My mum, who is, how you say…classist, nationalist and racist…would often say things like: “you can take a man out of the ghetto, but you can’t take the ghetto out of the man”. Hippies would say: “wherever you go, there you are”. In SRS terms, this means that the same poor habits of card selection will haunt you until you learn how to select cards in a way that is right for you. And the way you learn that is not by simply burning the house down and running away to a new house where you’ll just repeat the same process (like those families in Hoarders that buy two houses and then fill them both up with sheet), but by sifting through, sometimes by hand (manual, singleton, “point” deletion), sometimes with a leafblower (bulk deletion) and all the while finding out what did work, what did go right, and building off of that.

When you delete in toto, you lose the lesson. You lose the bathwater and the baby. You lose the chance to truly see and learn not only what and how you went wrong, but also what went right! In virtually every deck, no matter how apparently bad, there are good cards. Delete, yes. Delete. Delete lavishly. Delete liberally. Delete pre-emptively. Delete 50%. Delete 90%. Dare I say it, delete 99%. Go to town. But hold on to the chosen few that work, the good cards, the righteous cards, for it is with these cards that you shall repopulate the Earth I mean deck.

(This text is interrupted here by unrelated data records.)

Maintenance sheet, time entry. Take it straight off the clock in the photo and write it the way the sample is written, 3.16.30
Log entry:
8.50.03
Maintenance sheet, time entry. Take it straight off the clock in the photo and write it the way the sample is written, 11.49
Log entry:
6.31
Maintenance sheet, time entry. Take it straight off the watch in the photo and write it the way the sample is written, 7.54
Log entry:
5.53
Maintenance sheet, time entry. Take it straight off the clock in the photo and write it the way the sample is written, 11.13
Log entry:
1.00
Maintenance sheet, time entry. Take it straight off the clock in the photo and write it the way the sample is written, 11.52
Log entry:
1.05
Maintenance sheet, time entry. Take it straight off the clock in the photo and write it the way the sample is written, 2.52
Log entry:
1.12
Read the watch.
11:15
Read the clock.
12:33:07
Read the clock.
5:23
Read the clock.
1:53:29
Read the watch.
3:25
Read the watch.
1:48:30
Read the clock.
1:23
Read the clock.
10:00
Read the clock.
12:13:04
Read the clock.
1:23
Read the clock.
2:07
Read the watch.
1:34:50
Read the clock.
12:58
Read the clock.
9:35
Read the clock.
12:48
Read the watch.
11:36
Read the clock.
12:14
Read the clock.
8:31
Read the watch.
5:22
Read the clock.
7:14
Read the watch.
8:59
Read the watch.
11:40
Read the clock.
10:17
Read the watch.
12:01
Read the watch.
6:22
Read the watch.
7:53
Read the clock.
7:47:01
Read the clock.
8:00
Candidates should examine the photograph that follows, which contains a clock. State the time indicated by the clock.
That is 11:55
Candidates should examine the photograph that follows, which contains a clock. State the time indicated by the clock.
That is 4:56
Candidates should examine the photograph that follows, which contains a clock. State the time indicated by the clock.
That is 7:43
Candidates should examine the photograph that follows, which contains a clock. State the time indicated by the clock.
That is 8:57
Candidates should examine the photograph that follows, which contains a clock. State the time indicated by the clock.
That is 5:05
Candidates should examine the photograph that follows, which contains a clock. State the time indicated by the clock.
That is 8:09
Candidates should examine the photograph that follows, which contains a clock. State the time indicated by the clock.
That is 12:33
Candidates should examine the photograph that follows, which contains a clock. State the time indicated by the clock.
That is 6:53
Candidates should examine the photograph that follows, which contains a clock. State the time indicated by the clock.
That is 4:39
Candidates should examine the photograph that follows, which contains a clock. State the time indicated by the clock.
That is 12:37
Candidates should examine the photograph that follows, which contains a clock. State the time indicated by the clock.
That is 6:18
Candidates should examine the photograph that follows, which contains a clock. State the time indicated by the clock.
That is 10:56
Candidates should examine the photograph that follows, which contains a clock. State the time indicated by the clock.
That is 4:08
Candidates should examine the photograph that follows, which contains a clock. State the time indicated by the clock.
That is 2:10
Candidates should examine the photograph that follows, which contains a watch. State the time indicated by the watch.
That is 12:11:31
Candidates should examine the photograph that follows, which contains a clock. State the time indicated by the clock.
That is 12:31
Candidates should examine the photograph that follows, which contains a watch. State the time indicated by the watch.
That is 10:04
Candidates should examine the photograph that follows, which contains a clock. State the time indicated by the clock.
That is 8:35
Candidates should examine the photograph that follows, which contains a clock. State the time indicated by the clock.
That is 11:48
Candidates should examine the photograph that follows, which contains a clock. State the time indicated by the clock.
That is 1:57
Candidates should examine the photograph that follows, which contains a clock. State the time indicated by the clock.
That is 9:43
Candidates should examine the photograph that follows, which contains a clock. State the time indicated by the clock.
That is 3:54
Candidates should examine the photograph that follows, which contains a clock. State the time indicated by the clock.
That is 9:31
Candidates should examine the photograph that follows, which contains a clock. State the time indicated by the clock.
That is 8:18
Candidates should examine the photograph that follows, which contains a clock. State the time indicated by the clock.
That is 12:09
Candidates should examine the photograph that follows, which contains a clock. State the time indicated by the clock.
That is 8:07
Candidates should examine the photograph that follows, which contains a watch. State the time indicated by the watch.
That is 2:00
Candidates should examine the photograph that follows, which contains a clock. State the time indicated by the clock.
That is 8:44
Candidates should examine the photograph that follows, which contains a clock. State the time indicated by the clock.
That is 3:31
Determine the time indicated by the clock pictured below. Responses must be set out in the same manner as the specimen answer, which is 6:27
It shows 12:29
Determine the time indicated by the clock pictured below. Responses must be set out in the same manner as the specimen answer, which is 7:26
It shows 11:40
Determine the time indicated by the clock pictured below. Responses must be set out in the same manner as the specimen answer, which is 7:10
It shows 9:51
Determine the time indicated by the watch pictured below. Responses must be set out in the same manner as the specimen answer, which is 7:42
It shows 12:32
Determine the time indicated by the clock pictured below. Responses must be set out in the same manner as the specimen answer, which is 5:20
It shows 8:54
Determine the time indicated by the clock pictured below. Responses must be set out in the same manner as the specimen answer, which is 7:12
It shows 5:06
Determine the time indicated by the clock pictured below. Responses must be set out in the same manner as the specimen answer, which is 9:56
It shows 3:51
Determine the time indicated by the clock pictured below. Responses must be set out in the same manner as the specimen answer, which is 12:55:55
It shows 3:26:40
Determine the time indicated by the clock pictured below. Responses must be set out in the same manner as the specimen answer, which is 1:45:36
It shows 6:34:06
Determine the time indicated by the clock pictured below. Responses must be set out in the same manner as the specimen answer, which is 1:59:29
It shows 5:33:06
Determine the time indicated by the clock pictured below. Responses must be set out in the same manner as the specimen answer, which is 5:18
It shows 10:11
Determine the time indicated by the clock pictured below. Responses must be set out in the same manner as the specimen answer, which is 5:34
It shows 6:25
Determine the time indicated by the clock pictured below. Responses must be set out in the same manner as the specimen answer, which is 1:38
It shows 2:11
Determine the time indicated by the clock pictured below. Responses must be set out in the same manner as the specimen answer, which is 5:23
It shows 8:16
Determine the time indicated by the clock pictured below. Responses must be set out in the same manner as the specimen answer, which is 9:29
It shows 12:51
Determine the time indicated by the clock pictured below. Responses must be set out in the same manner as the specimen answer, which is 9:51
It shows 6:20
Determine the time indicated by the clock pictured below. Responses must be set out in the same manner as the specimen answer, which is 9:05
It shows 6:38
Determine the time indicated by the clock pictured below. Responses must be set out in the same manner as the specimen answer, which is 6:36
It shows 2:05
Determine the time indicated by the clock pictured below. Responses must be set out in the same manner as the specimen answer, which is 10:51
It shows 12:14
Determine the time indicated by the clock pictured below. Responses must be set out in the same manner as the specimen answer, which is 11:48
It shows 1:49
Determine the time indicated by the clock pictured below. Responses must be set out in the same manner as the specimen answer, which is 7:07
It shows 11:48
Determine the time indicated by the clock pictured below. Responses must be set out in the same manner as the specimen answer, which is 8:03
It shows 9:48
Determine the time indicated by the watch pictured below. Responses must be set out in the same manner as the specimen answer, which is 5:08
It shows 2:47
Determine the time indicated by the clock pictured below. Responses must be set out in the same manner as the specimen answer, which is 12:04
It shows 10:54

These good cards, in format and content, are the seeds of a bright future. In all your killing, don’t kill your future. The temptation is to start afresh, to start clean. It’s like when people go back and do RTK all over again right from the beginning (another practice I do not recommend). No. Don’t start clean. Start dirty. Start where you are right now, with what you’ve got right now.

OK, let’s review:

  • Point deletion (singletons): GOOD
  • Bulk deletion (multiples): GOOD
  • Total deletion (annihilation): BAD

Notes:

  1. It’s one thing to decimate your army, it’s another thing altogether to just go ahead and kill your entire population just because. Even Mao and Pol Pot didn’t do that.
  2. Have I myself ever performed clean-slate deletion before? Yes, I have. As in all things AJATT, I am the first preacher and the first hypocrite! I make the rule and break it at the same time. My last clean slate deletion was when I went from old school sentence cards to MCDs. Before that, there was also the time when I went from old school kanji cards to lazy kanji cards (although, for these, if I recall correctly, I didn’t actually delete any cards; I just flipped existing cards backwards…so technically this was not clean-slate operation).

    Why was it okay when I performed a clean slate op? Because:

    1. It wasn’t a first resort
    2. It wasn’t a true slate-cleaning — it came after (not before) extensive experimentation, evolution and development into MCDs from sentence cards. In other words, I evolved not just a new deck, but an entirely new species of card, populated decks with it, and repped them to maturity, before I ever finally went and killed the 10,000 sentences deck of legend. Evolution preceded and superceded destruction; it wasn’t just a blind kill.